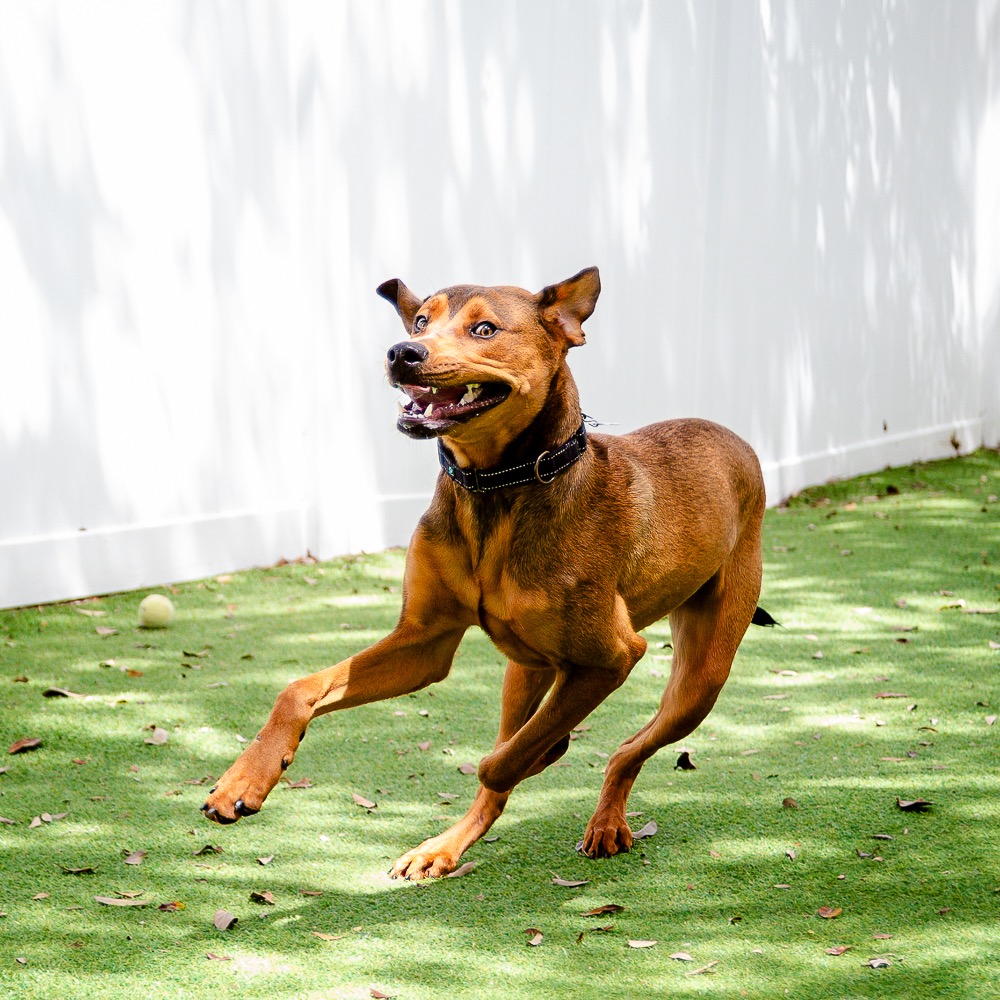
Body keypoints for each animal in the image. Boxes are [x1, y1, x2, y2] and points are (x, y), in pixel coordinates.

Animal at [201, 267, 770, 878]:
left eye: (484, 329)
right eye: (420, 321)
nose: (402, 352)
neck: (496, 487)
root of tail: (735, 439)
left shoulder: (613, 655)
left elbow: (499, 762)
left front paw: (545, 751)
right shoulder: (423, 643)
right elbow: (298, 689)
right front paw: (242, 781)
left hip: (700, 678)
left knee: (624, 749)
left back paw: (603, 819)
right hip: (524, 671)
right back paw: (442, 847)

Assignment. Scan the entries and show every line in which the word "right" is found.

Result of the exercise.
right eye: (420, 321)
right shoulder: (423, 643)
right elbow: (298, 689)
right front paw: (242, 781)
right hip: (524, 671)
right back paw: (442, 847)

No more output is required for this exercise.